→ TEXT UNDER STUDY:
►

Good afternoon, and welcome to the PJM Capacity Market Forum.  I want to thank the many panelists appearing here today for their time and contributions to this forum, and I also want to thank my colleagues for their interest in and dedication to improving PJM’s capacity market.  I’d also like to give special thanks to Katherine Scott, who has led our great staff’s combined effort to bring this forum to fruition.

PJM is the oldest, largest and most complex RTO – 14 jurisdictions, almost 200,000 megawatts of capacity, and 65 million customers.  Hardly a week goes by where the Commission is not called upon to grapple with a tariff revision, a complaint, or a dispute.  That underscores PJM’s size, the rich diversity of its resource mix, and the challenges PJM faces, including the overlapping but at times conflicting energy policies of its state members, as well as federal policies that affect PJM’s resource mix and electric loads.

This forum is about resource adequacy in PJM, a topic we’ll hear a lot about today, and rightly so.  A market design that doesn’t procure adequate resources isn’t worth the tariff sheets it’s printed on. 

Resource adequacy means at least two, interrelated things.  First, and most fundamentally, it means that there must be enough supply – as in electrons -  to meet demand, plus a sufficient reserve margin.  PJM, and the nation as a whole, are blessed with an abundance of energy resources, in the power sector and elsewhere.  Between existing, “under development,” and potential future assets, we can meet demand over the next few years.  The challenges, however, are manifold, including extreme weather, supply chain issues, siting, load forecasting, and interconnection queues, plus all the issues currently being discussed in PJM’s fast track stakeholder process.

◄

→ EXCERPTED DATA:
►

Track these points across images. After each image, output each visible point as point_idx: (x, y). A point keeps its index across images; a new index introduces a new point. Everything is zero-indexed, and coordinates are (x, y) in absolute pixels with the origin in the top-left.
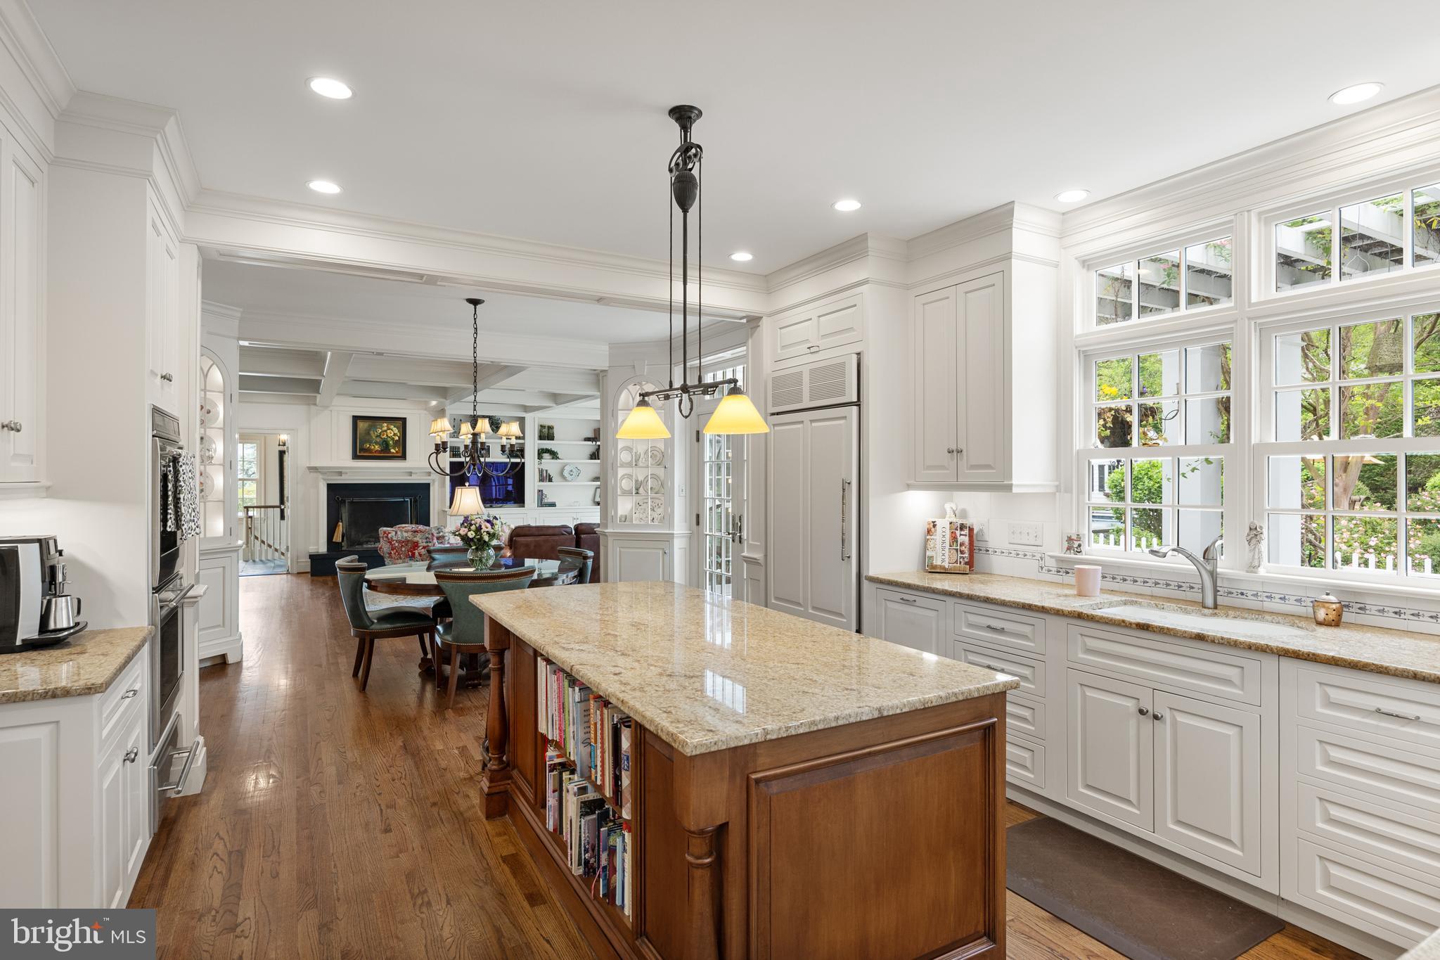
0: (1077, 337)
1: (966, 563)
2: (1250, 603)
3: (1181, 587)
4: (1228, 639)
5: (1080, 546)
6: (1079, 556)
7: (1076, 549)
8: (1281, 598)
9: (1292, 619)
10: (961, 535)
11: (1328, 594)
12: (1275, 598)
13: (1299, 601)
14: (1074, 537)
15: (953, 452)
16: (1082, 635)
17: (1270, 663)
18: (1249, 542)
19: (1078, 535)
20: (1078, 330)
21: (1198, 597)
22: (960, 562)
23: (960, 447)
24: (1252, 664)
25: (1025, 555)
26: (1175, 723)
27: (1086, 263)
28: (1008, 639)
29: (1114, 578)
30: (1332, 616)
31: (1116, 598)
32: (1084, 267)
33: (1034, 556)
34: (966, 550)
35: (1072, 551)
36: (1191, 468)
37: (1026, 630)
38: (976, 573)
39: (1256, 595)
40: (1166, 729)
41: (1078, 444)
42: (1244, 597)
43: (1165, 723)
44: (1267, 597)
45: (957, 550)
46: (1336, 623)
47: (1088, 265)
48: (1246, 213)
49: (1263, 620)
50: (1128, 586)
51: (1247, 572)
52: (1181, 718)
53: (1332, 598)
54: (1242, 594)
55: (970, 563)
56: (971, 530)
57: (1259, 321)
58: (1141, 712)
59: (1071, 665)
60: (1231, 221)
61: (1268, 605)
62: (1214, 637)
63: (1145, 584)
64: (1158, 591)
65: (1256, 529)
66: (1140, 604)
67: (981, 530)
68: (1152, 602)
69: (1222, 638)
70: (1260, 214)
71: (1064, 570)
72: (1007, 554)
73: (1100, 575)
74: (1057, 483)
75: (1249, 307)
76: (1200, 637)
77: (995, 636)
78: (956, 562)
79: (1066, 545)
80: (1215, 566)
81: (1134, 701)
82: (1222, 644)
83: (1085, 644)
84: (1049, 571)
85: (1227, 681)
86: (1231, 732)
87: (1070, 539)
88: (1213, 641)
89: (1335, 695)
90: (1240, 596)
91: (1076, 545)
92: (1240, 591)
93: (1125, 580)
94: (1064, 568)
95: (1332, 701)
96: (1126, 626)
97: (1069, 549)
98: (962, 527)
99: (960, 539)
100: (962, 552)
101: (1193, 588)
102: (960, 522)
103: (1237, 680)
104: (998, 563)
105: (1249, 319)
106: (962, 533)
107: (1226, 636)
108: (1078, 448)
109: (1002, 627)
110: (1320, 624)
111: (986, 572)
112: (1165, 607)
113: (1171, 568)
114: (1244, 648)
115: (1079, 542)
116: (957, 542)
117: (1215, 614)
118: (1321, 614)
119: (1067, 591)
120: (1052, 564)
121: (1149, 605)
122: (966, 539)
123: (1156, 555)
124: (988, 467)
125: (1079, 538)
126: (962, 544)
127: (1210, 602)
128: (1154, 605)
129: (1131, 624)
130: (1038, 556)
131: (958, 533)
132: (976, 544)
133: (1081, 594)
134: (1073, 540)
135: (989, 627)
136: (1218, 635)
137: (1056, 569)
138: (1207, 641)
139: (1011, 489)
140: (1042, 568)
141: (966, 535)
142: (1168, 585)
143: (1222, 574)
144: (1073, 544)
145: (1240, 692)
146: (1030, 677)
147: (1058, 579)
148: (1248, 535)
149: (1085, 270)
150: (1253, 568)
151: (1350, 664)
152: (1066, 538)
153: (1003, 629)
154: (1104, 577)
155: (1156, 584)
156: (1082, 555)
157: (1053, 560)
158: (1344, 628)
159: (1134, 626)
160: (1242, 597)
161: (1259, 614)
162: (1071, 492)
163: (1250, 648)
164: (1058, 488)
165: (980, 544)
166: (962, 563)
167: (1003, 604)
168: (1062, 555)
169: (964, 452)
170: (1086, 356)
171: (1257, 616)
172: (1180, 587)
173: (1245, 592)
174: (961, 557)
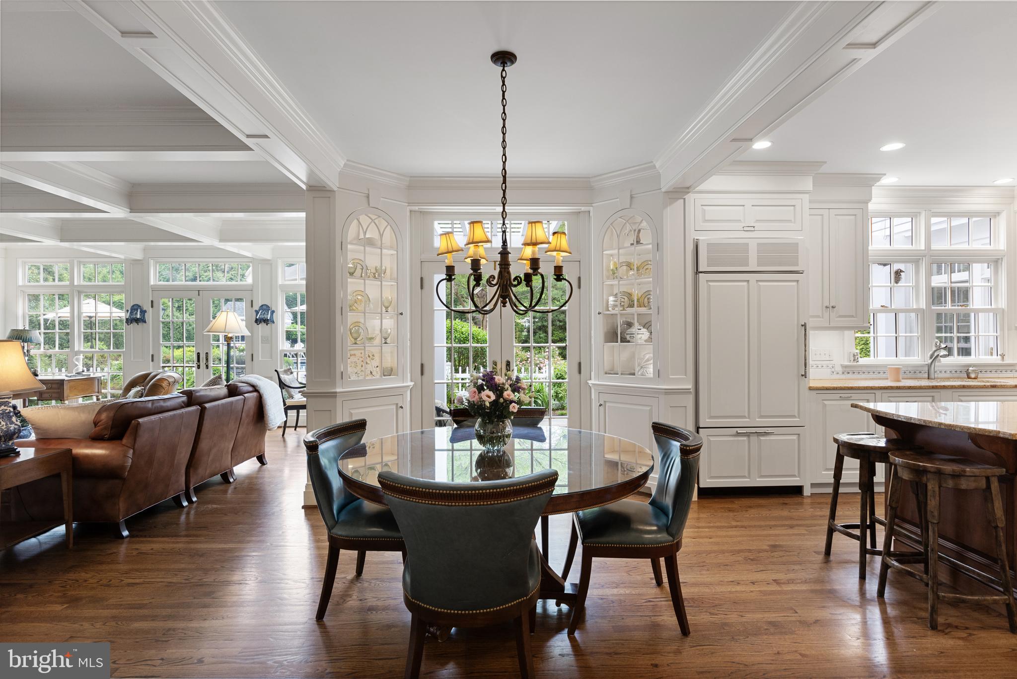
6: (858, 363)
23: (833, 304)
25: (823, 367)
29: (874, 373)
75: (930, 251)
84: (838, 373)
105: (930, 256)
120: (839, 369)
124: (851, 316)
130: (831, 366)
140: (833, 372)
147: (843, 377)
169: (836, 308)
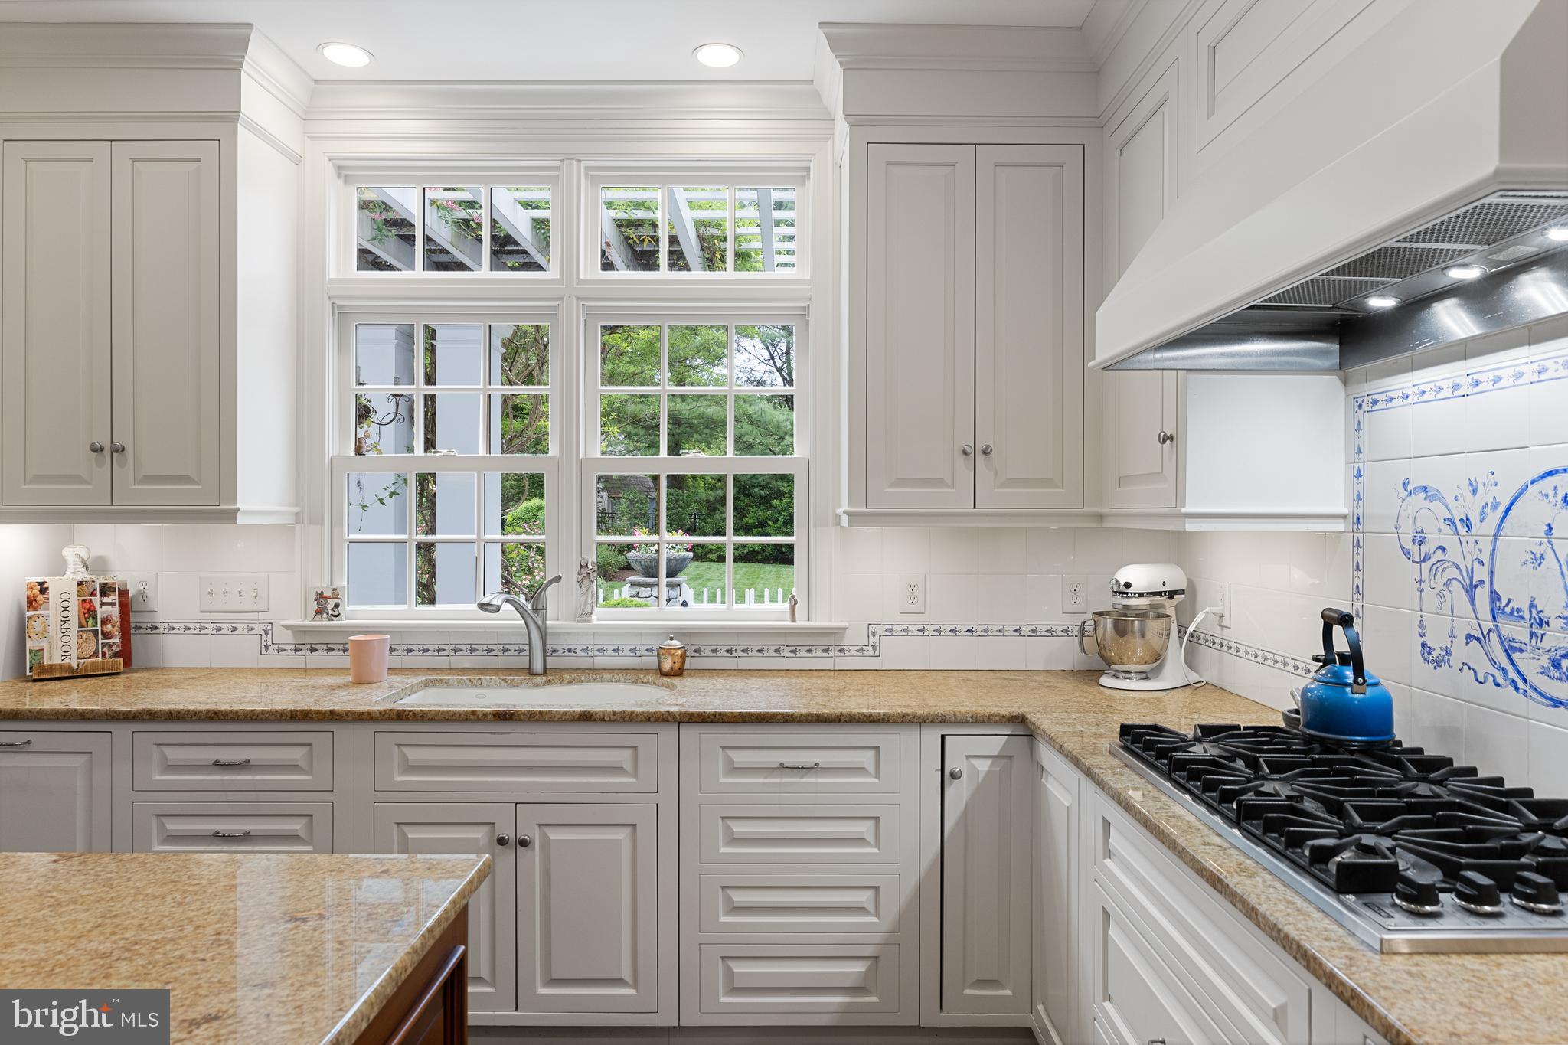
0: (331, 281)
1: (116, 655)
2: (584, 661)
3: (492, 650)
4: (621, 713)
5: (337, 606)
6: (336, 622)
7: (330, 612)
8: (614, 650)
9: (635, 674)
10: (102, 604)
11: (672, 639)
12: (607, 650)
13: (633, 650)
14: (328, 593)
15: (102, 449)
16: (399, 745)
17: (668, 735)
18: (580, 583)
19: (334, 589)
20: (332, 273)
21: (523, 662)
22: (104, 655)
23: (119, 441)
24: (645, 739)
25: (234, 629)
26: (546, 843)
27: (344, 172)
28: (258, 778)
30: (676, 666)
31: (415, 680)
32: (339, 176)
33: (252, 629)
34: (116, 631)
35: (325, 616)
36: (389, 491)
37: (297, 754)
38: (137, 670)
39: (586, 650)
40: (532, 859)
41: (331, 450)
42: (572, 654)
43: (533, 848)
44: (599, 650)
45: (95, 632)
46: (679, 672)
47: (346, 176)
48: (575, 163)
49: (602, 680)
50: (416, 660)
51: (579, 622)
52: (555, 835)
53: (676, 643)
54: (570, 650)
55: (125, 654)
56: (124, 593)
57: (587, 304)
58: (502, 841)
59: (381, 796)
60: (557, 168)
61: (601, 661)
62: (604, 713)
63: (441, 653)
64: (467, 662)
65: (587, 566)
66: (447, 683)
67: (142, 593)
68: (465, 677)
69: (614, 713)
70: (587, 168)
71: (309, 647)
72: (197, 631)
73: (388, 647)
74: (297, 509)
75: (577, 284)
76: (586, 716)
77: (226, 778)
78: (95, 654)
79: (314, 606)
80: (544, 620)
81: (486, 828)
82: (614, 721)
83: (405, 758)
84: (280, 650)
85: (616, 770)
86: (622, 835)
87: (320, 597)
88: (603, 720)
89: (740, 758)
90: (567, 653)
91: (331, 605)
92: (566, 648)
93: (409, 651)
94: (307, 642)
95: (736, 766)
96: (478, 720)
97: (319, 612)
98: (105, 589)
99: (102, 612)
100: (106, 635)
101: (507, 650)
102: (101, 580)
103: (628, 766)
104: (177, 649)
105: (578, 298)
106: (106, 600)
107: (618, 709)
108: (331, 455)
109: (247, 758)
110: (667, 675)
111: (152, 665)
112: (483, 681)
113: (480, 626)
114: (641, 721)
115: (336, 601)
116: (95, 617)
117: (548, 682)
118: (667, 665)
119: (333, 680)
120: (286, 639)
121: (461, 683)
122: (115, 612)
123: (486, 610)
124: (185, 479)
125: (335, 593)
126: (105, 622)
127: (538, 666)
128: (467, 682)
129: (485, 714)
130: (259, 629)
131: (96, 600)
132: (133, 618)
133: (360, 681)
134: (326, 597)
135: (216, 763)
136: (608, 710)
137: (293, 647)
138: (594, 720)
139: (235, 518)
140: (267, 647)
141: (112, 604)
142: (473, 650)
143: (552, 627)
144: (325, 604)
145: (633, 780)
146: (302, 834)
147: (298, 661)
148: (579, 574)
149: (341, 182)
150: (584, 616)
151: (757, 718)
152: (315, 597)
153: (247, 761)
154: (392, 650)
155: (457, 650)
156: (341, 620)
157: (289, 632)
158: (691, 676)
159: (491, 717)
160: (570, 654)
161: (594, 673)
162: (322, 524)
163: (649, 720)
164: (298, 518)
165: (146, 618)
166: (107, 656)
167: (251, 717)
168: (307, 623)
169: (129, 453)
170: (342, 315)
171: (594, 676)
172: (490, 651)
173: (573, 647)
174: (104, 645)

◄
►

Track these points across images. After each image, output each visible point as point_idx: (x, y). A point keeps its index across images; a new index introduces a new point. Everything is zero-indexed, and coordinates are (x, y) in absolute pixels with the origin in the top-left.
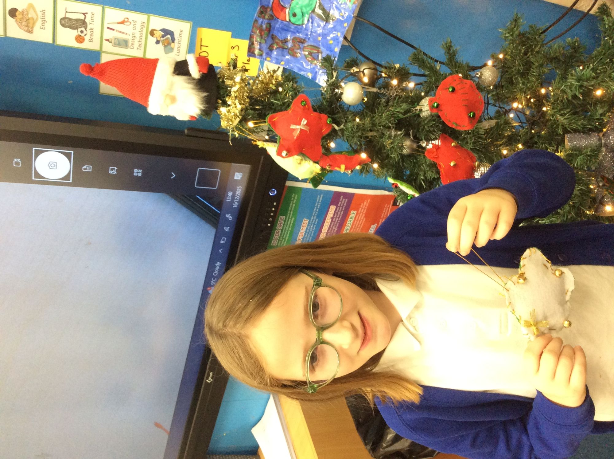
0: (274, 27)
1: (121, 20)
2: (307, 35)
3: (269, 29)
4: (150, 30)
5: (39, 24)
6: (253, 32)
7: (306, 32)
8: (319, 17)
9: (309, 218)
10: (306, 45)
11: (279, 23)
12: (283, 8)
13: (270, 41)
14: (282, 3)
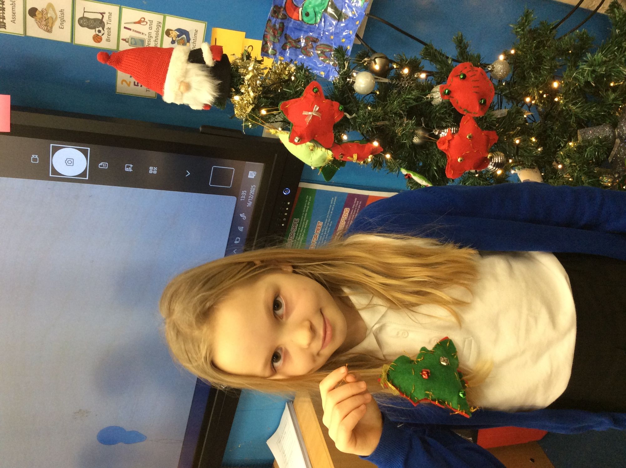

◄

→ GOAL OF THE EXERCISE: Carry the opening remarks on PJM's capacity market forward from their last sentence.

→ RESPONSE AREA:
The key takeaway is that we “can” meet the challenge.  But NERC, PJM and others have warned us, early and often, that current forecasts could lead to a supply gap in certain regions over the next few years, caused by the accelerating pace of early plant retirements, and a far slower pace in the development timelines to bring new resources into commercial operation. 

The good news is that we are keenly aware of the issue: every federal and state regulator, and every developer and consumer, is eying the same trends on this front, and we are all compelled to act.  This Commission will work diligently, with the ample tools and resources at our disposal and with the creative talents of our state colleagues and stakeholders, to ensure that we meet the moment.

But let me turn to the second component of resource adequacy.  That one has to do with making sure we have the resources in place for the grid to respond, in real time, to the severe, recurrent and now frequent shocks to the system that are the new normal in our industry. 

The energy world may be an arcane arena of acronyms, engineering terms, and legal doctrines, but the stakes of getting resource adequacy right are understood instantly by the tens of millions of consumers and businesses that have lived through one or more of these events.  Uri and Elliott are our teachable moments.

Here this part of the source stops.